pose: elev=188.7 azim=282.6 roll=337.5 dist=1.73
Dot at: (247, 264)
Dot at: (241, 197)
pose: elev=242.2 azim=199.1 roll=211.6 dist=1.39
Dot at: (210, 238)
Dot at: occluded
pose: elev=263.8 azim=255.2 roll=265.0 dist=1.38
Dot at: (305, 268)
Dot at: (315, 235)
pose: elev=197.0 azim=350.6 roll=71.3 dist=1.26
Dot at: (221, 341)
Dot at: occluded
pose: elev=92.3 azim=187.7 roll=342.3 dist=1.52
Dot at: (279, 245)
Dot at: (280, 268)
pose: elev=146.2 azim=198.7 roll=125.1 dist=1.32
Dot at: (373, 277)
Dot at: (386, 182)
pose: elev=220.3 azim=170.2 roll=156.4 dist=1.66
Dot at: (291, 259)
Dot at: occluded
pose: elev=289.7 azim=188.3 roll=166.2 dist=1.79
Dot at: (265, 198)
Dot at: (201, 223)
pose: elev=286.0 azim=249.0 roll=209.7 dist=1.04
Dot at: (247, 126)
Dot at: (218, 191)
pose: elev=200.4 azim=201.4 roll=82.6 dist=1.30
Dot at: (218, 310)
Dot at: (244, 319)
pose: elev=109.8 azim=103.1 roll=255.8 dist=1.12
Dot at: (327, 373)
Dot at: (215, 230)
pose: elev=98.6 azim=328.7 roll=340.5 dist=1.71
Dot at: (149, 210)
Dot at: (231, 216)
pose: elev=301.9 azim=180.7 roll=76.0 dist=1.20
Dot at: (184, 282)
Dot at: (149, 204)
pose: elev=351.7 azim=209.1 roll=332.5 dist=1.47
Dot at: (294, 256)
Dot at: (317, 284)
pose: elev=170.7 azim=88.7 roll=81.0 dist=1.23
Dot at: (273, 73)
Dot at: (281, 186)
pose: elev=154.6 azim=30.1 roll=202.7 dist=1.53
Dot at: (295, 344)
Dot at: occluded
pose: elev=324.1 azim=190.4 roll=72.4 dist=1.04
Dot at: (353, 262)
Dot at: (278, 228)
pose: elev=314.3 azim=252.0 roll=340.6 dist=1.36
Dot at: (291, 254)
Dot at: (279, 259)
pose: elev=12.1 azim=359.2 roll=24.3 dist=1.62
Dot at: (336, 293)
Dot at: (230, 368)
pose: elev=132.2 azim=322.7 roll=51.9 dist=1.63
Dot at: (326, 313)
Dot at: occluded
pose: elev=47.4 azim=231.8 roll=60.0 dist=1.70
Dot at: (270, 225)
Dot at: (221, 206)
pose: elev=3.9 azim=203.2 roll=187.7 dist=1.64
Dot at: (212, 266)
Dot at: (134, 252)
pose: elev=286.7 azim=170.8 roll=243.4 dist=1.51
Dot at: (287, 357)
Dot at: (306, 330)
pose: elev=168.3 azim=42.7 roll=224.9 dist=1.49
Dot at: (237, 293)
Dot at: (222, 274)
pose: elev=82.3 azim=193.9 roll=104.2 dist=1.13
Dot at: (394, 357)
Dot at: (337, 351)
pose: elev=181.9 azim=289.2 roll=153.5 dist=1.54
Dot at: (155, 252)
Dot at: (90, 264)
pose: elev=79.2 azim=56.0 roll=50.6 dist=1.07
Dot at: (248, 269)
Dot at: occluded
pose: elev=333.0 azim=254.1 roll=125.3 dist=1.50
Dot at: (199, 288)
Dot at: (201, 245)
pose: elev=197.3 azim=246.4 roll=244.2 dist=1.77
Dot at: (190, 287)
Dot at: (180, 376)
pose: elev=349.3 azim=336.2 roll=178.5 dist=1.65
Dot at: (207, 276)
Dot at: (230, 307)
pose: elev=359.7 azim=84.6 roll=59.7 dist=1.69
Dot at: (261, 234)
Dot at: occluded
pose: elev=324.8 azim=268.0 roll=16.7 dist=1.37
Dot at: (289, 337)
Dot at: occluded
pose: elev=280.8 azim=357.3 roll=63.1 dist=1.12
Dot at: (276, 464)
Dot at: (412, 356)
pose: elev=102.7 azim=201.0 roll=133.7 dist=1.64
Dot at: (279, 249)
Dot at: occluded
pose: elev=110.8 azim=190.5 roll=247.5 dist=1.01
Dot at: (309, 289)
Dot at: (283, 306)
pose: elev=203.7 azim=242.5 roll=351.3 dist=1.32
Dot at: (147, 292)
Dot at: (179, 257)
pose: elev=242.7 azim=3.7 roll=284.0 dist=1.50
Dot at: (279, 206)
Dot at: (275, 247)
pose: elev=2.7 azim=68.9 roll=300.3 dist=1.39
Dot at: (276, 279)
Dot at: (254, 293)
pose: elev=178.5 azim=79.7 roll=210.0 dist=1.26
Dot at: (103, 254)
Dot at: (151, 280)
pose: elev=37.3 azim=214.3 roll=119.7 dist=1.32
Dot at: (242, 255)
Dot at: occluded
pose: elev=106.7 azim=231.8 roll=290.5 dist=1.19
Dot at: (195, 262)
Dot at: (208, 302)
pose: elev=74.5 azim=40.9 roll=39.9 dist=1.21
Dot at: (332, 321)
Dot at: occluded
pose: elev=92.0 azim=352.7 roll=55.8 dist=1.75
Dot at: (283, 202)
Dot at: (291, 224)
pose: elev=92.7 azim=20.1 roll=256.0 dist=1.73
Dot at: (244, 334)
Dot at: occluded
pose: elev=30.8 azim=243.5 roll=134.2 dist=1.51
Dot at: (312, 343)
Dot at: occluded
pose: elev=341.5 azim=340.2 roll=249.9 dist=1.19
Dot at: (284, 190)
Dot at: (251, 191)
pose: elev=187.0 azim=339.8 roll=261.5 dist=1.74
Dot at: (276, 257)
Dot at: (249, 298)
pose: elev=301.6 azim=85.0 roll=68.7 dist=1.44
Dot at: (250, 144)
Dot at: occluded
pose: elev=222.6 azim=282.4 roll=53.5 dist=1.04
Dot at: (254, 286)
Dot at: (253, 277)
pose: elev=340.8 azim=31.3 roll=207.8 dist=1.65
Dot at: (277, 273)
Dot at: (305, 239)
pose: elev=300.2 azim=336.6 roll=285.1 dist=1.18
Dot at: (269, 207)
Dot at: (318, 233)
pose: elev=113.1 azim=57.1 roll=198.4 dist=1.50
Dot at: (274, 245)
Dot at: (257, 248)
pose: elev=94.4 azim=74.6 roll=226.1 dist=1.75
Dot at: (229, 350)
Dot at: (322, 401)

----------

Exercise brief:
Lay out all of the data above as a numbered list, one line per item, and leave out any blank lines.

Problem solution:
1. pose: elev=188.7 azim=282.6 roll=337.5 dist=1.73
2. Dot at: (247, 264)
3. Dot at: (241, 197)
4. pose: elev=242.2 azim=199.1 roll=211.6 dist=1.39
5. Dot at: (210, 238)
6. Dot at: occluded
7. pose: elev=263.8 azim=255.2 roll=265.0 dist=1.38
8. Dot at: (305, 268)
9. Dot at: (315, 235)
10. pose: elev=197.0 azim=350.6 roll=71.3 dist=1.26
11. Dot at: (221, 341)
12. Dot at: occluded
13. pose: elev=92.3 azim=187.7 roll=342.3 dist=1.52
14. Dot at: (279, 245)
15. Dot at: (280, 268)
16. pose: elev=146.2 azim=198.7 roll=125.1 dist=1.32
17. Dot at: (373, 277)
18. Dot at: (386, 182)
19. pose: elev=220.3 azim=170.2 roll=156.4 dist=1.66
20. Dot at: (291, 259)
21. Dot at: occluded
22. pose: elev=289.7 azim=188.3 roll=166.2 dist=1.79
23. Dot at: (265, 198)
24. Dot at: (201, 223)
25. pose: elev=286.0 azim=249.0 roll=209.7 dist=1.04
26. Dot at: (247, 126)
27. Dot at: (218, 191)
28. pose: elev=200.4 azim=201.4 roll=82.6 dist=1.30
29. Dot at: (218, 310)
30. Dot at: (244, 319)
31. pose: elev=109.8 azim=103.1 roll=255.8 dist=1.12
32. Dot at: (327, 373)
33. Dot at: (215, 230)
34. pose: elev=98.6 azim=328.7 roll=340.5 dist=1.71
35. Dot at: (149, 210)
36. Dot at: (231, 216)
37. pose: elev=301.9 azim=180.7 roll=76.0 dist=1.20
38. Dot at: (184, 282)
39. Dot at: (149, 204)
40. pose: elev=351.7 azim=209.1 roll=332.5 dist=1.47
41. Dot at: (294, 256)
42. Dot at: (317, 284)
43. pose: elev=170.7 azim=88.7 roll=81.0 dist=1.23
44. Dot at: (273, 73)
45. Dot at: (281, 186)
46. pose: elev=154.6 azim=30.1 roll=202.7 dist=1.53
47. Dot at: (295, 344)
48. Dot at: occluded
49. pose: elev=324.1 azim=190.4 roll=72.4 dist=1.04
50. Dot at: (353, 262)
51. Dot at: (278, 228)
52. pose: elev=314.3 azim=252.0 roll=340.6 dist=1.36
53. Dot at: (291, 254)
54. Dot at: (279, 259)
55. pose: elev=12.1 azim=359.2 roll=24.3 dist=1.62
56. Dot at: (336, 293)
57. Dot at: (230, 368)
58. pose: elev=132.2 azim=322.7 roll=51.9 dist=1.63
59. Dot at: (326, 313)
60. Dot at: occluded
61. pose: elev=47.4 azim=231.8 roll=60.0 dist=1.70
62. Dot at: (270, 225)
63. Dot at: (221, 206)
64. pose: elev=3.9 azim=203.2 roll=187.7 dist=1.64
65. Dot at: (212, 266)
66. Dot at: (134, 252)
67. pose: elev=286.7 azim=170.8 roll=243.4 dist=1.51
68. Dot at: (287, 357)
69. Dot at: (306, 330)
70. pose: elev=168.3 azim=42.7 roll=224.9 dist=1.49
71. Dot at: (237, 293)
72. Dot at: (222, 274)
73. pose: elev=82.3 azim=193.9 roll=104.2 dist=1.13
74. Dot at: (394, 357)
75. Dot at: (337, 351)
76. pose: elev=181.9 azim=289.2 roll=153.5 dist=1.54
77. Dot at: (155, 252)
78. Dot at: (90, 264)
79. pose: elev=79.2 azim=56.0 roll=50.6 dist=1.07
80. Dot at: (248, 269)
81. Dot at: occluded
82. pose: elev=333.0 azim=254.1 roll=125.3 dist=1.50
83. Dot at: (199, 288)
84. Dot at: (201, 245)
85. pose: elev=197.3 azim=246.4 roll=244.2 dist=1.77
86. Dot at: (190, 287)
87. Dot at: (180, 376)
88. pose: elev=349.3 azim=336.2 roll=178.5 dist=1.65
89. Dot at: (207, 276)
90. Dot at: (230, 307)
91. pose: elev=359.7 azim=84.6 roll=59.7 dist=1.69
92. Dot at: (261, 234)
93. Dot at: occluded
94. pose: elev=324.8 azim=268.0 roll=16.7 dist=1.37
95. Dot at: (289, 337)
96. Dot at: occluded
97. pose: elev=280.8 azim=357.3 roll=63.1 dist=1.12
98. Dot at: (276, 464)
99. Dot at: (412, 356)
100. pose: elev=102.7 azim=201.0 roll=133.7 dist=1.64
101. Dot at: (279, 249)
102. Dot at: occluded
103. pose: elev=110.8 azim=190.5 roll=247.5 dist=1.01
104. Dot at: (309, 289)
105. Dot at: (283, 306)
106. pose: elev=203.7 azim=242.5 roll=351.3 dist=1.32
107. Dot at: (147, 292)
108. Dot at: (179, 257)
109. pose: elev=242.7 azim=3.7 roll=284.0 dist=1.50
110. Dot at: (279, 206)
111. Dot at: (275, 247)
112. pose: elev=2.7 azim=68.9 roll=300.3 dist=1.39
113. Dot at: (276, 279)
114. Dot at: (254, 293)
115. pose: elev=178.5 azim=79.7 roll=210.0 dist=1.26
116. Dot at: (103, 254)
117. Dot at: (151, 280)
118. pose: elev=37.3 azim=214.3 roll=119.7 dist=1.32
119. Dot at: (242, 255)
120. Dot at: occluded
121. pose: elev=106.7 azim=231.8 roll=290.5 dist=1.19
122. Dot at: (195, 262)
123. Dot at: (208, 302)
124. pose: elev=74.5 azim=40.9 roll=39.9 dist=1.21
125. Dot at: (332, 321)
126. Dot at: occluded
127. pose: elev=92.0 azim=352.7 roll=55.8 dist=1.75
128. Dot at: (283, 202)
129. Dot at: (291, 224)
130. pose: elev=92.7 azim=20.1 roll=256.0 dist=1.73
131. Dot at: (244, 334)
132. Dot at: occluded
133. pose: elev=30.8 azim=243.5 roll=134.2 dist=1.51
134. Dot at: (312, 343)
135. Dot at: occluded
136. pose: elev=341.5 azim=340.2 roll=249.9 dist=1.19
137. Dot at: (284, 190)
138. Dot at: (251, 191)
139. pose: elev=187.0 azim=339.8 roll=261.5 dist=1.74
140. Dot at: (276, 257)
141. Dot at: (249, 298)
142. pose: elev=301.6 azim=85.0 roll=68.7 dist=1.44
143. Dot at: (250, 144)
144. Dot at: occluded
145. pose: elev=222.6 azim=282.4 roll=53.5 dist=1.04
146. Dot at: (254, 286)
147. Dot at: (253, 277)
148. pose: elev=340.8 azim=31.3 roll=207.8 dist=1.65
149. Dot at: (277, 273)
150. Dot at: (305, 239)
151. pose: elev=300.2 azim=336.6 roll=285.1 dist=1.18
152. Dot at: (269, 207)
153. Dot at: (318, 233)
154. pose: elev=113.1 azim=57.1 roll=198.4 dist=1.50
155. Dot at: (274, 245)
156. Dot at: (257, 248)
157. pose: elev=94.4 azim=74.6 roll=226.1 dist=1.75
158. Dot at: (229, 350)
159. Dot at: (322, 401)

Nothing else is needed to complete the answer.